┌────────
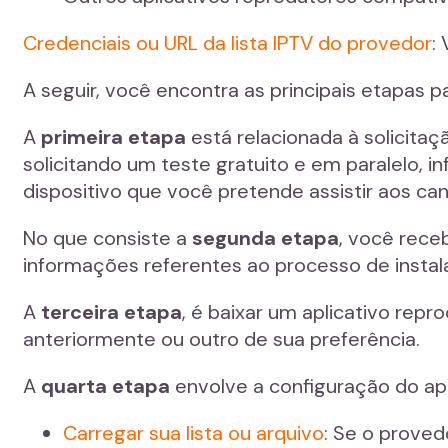
Credenciais ou URL da lista IPTV do provedor
:
A seguir, você encontra as principais etapas pa
A
primeira etapa
está relacionada à solicita
solicitando um teste gratuito e em paralelo,
dispositivo que você pretende assistir aos cana
No que consiste a
segunda etapa
, você rece
informações referentes ao processo de insta
A
terceira etapa
, é baixar um aplicativo rep
anteriormente ou outro de sua preferência.
A
quarta etapa
envolve a configuração do apl
Carregar sua lista ou arquivo
: Se o proved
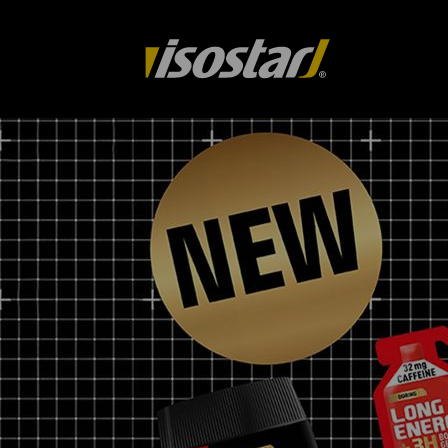
isostar.ch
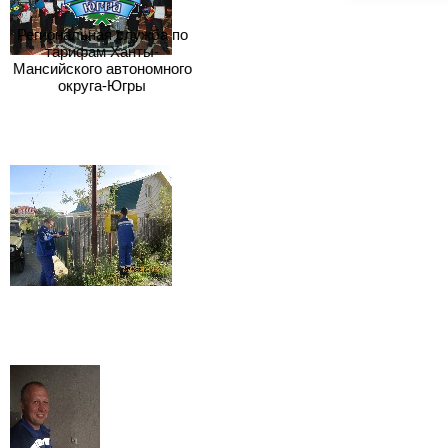
Региональная служба по
тарифам Ханты-
Мансийского автономного
округа-Югры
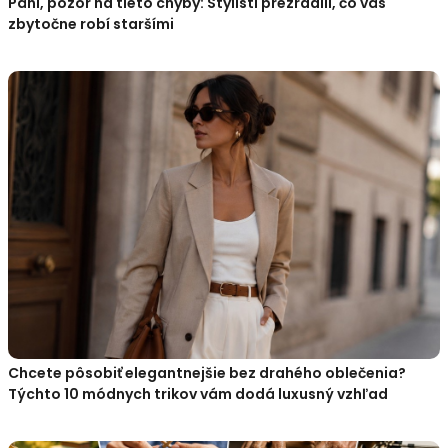
Páni, pozor na tieto chyby: Stylisti prezradili, čo vás
zbytočne robí staršími
Chcete pôsobiť elegantnejšie bez drahého oblečenia?
Týchto 10 módnych trikov vám dodá luxusný vzhľad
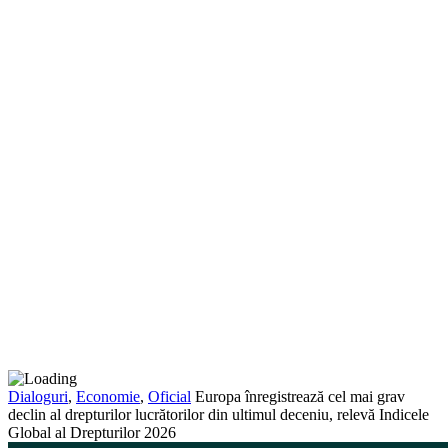
Dialoguri
,
Economie
,
Oficial
Europa înregistrează cel mai grav
declin al drepturilor lucrătorilor din ultimul deceniu, relevă Indicele
Global al Drepturilor 2026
└────────
▶ [TRY IT]
How many of the lines above contain the word "lista"? Reply with the number alone.

▶ [SOLVED EXERCISE]
2